A potential window of opportunity
Because EGFR-ecDNA can arise early and then later give rise to more aggressive variants, there may be a clinically actionable window between ecDNA emergence and the development of resistant subtypes. If reliable assays can be developed to detect early EGFR-ecDNA — for instance using circulating tumour DNA in blood — clinicians might intervene sooner, before tumours become more entrenched and harder to treat.
The study underscores the potential value of tailoring treatments to a tumour’s ecDNA composition. It also highlights open questions: how different therapies influence ecDNA copy number and composition, and whether interventions can prevent the rise of problematic variants. Team eDyNAmiC plans to continue investigating ecDNA across cancer types to identify opportunities for earlier diagnosis, more precise monitoring and smarter therapeutic design.
Charlie Swanton, Deputy Clinical Director and head of the Cancer Evolution and Genome Instability Laboratory at The Francis Crick Institute, emphasizes that these results recast ecDNA as an early and active driver of glioblastoma rather than a passive bystander. By mapping when and how ecDNA arises, researchers hope to open new paths for earlier detection and treatment, potentially improving outcomes for patients with this devastating disease.
Paul Mischel, MD, highlights the translational promise: ecDNA-driven early events may be actionable, suggesting that glioblastoma could be another cancer where ecDNA-informed early detection and intervention might make a clinical difference.

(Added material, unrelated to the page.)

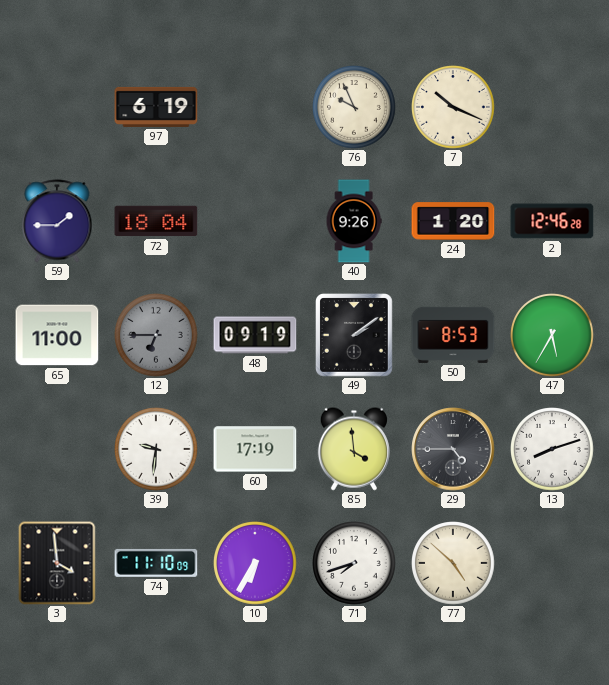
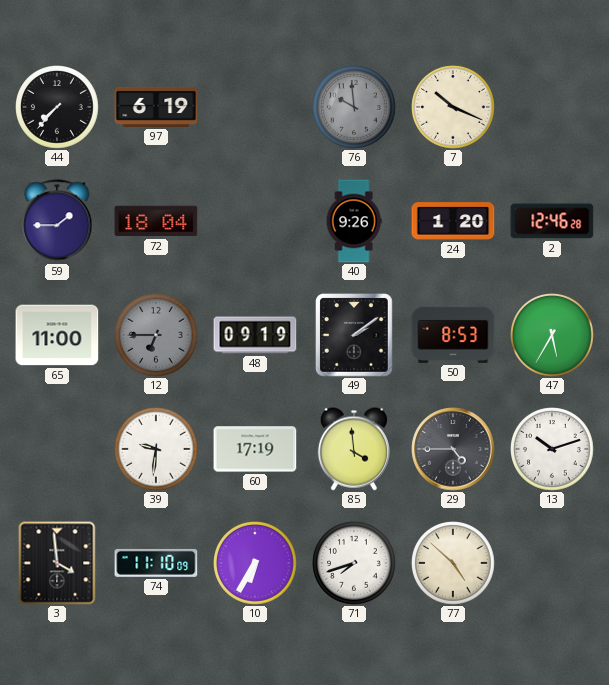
44: none -> 7:37
76: 9:56 -> 9:59
76 dial: cream -> grey
13: 8:12 -> 10:12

Dr David Scott, Director of Cancer Grand Challenges, notes that the study demonstrates the power of bringing together diverse disciplines and international expertise to address one of cancer research’s toughest problems.
About this glioblastoma brain cancer and genetics research news
Author: Sophia Prout
Source: Queen Mary’s University of London
Contact: Sophia Prout – Queen Mary’s University of London
Image credit: Neuroscience News
Original Research: Closed access. “Extrachromosomal DNA driven oncogene spatial heterogeneity and evolution in glioblastoma” by Benjamin Werner et al., published in Cancer Discovery (DOI: 10.1158/2159-8290.CD-24-1555)
Abstract
Extrachromosomal DNA driven oncogene spatial heterogeneity and evolution in glioblastoma
Oncogenes amplified on extrachromosomal DNA (ecDNA) contribute to treatment resistance and poor survival across multiple cancers, yet the spatiotemporal dynamics of ecDNA remain poorly understood. This study integrates computational modeling with multi-region samples from 94 treatment-naive human glioblastomas to investigate ecDNA evolution over space and time.
The authors report oncogene-specific patterns of ecDNA spatial heterogeneity that arise from random ecDNA segregation and differing fitness effects. Unlike PDGFRA-ecDNAs, EGFR-ecDNAs often accumulate prior to major clonal expansions, confer strong fitness advantages and can reach high abundance. Pretumour ecDNA accumulation was also observed in vivo in genetically engineered mouse neural stem cells. Variant and wild-type EGFR-ecDNAs frequently coexist in glioblastoma; variant EGFR-ecDNAs (most commonly EGFRvIII) derive from preexisting wild-type EGFR-ecDNAs, occur early and reach high abundance. These results indicate that ecDNA oncogenic composition drives distinct evolutionary trajectories, and concepts such as ecDNA clonality and heteroplasmy call for refined evolutionary interpretations of genomic data in many glioblastomas.